Сюжет фильма страшно запутан и сложен, хотя и знаком. Или почти знаком. Возможно, его слепили невпопад из каких-то совершенно разрозненных кусков. Возможно, специально сделали так, чтобы он дразнил и мучил. Возможно, настоящее перемежается в нем с обрывками прошлого. Или будущего?.. Крупные планы Прекрасной Принцессы, они носят такой интимный характер. Мы ведь предпочитаем оставаться извне, не влезать в шкуру других. Если б я только могла сказать: Вот она! Это я! Эта женщина, эта вещь на экране, вот кто я! Но ведь никогда не знаешь, чем все кончится. Она ни разу не видела финальной сцены, никогда не искала в ней неизбежной связи с промелькнувшими на экране обрывками прошлого. А ведь именно в нем, прошлом, если не считать финального поцелуя, и находился ключ к тайне фильма, она это твердо знала. Как органы человека при вскрытии являются ключом к тайне его жизни.

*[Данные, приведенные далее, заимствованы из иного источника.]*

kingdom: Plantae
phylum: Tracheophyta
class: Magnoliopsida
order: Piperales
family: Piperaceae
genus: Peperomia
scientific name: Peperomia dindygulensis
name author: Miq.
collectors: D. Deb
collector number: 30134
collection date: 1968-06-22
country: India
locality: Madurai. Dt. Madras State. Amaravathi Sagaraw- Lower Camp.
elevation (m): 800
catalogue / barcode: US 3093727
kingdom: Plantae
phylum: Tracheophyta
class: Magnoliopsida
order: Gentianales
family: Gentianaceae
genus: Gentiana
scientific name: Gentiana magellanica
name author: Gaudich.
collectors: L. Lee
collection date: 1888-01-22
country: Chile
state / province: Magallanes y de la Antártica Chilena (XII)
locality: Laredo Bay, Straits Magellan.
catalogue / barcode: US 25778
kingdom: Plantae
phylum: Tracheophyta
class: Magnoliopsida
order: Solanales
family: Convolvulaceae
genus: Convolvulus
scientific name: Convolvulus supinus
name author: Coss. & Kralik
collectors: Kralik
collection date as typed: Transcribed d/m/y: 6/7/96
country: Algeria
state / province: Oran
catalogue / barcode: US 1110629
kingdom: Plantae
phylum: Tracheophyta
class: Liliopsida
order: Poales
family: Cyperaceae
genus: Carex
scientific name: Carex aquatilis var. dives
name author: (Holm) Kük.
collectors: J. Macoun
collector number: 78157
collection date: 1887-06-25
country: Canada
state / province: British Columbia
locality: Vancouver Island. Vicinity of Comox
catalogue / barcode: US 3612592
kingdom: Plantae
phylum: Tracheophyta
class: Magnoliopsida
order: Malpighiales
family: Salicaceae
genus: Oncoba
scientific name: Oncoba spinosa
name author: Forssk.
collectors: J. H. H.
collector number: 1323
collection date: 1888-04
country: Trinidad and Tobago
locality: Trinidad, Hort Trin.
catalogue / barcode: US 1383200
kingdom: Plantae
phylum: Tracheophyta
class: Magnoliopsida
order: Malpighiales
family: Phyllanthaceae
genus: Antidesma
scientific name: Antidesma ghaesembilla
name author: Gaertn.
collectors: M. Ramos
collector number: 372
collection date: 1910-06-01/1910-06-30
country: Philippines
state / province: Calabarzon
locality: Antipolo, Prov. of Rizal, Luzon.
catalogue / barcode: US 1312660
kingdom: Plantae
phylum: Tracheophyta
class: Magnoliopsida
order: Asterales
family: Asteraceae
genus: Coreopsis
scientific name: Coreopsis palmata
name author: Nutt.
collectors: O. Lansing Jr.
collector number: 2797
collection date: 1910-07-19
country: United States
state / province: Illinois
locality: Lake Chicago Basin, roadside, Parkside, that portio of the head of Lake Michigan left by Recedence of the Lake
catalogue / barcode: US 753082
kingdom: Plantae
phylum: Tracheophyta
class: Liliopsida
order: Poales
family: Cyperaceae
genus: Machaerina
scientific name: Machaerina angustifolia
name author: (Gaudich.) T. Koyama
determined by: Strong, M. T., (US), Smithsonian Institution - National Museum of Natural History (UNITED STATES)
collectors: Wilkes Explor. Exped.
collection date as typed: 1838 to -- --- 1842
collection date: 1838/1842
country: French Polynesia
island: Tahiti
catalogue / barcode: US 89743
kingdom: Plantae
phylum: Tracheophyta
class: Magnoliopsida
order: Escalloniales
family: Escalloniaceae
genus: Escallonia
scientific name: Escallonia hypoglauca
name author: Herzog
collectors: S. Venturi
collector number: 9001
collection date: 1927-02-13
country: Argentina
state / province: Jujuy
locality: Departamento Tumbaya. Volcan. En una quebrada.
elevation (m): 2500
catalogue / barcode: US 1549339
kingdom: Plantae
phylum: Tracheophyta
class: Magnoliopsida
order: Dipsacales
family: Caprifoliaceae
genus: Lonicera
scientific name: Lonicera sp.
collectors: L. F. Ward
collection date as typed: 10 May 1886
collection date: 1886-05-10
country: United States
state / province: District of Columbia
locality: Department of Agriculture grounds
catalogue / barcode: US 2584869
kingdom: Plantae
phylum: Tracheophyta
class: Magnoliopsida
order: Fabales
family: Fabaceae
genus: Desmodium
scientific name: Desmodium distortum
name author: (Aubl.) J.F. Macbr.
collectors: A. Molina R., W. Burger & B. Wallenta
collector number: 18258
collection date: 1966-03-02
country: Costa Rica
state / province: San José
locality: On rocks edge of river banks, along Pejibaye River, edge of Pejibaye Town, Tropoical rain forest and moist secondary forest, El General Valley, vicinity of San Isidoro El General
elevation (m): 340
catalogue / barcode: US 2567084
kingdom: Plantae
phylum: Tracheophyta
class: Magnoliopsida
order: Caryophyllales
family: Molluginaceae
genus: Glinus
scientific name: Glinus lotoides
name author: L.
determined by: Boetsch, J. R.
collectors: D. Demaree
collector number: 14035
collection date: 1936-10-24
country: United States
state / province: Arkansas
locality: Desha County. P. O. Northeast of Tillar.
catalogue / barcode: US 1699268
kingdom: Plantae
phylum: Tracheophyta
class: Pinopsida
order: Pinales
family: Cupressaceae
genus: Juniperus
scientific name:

И обязательно настанет время, возможно, даже сегодня вечером, когда она, слегка запыхавшись, усядется в кресло с протертой засаленной плюшевой обивкой, где-нибудь во втором ряду старого кинотеатра на забытой Богом городской окраине; и пол будет закругляться под ее ногами, как земной шар, и покажется неровным и липким под подметками дорогих туфель. И народу в зале совсем немного, и почти все они сидят поодиночке; и она рада этому обстоятельству и тому, что в гриме ее никто не узнает (темные очки, красивый парик, плащ-дождевик); и никто из знакомых никогда не узнает, что она здесь, даже и не догадаются, что она может быть здесь.

Ну уж на этот раз я досмотрю до конца. На этот раз. Но почему, почему именно сейчас? Она понятия не имеет. И вообще-то ее ждут в совершенно другом месте, она опаздывает уже на несколько часов; возможно, даже заказано такси — везти ее в аэропорт. А может, она опаздывает уже на несколько дней, недель, поскольку, став взрослой, перестала считаться со временем? Ибо что есть время, как не ожидания людей, которые ты обязана оправдать? Но можно и отказаться играть в эту игру.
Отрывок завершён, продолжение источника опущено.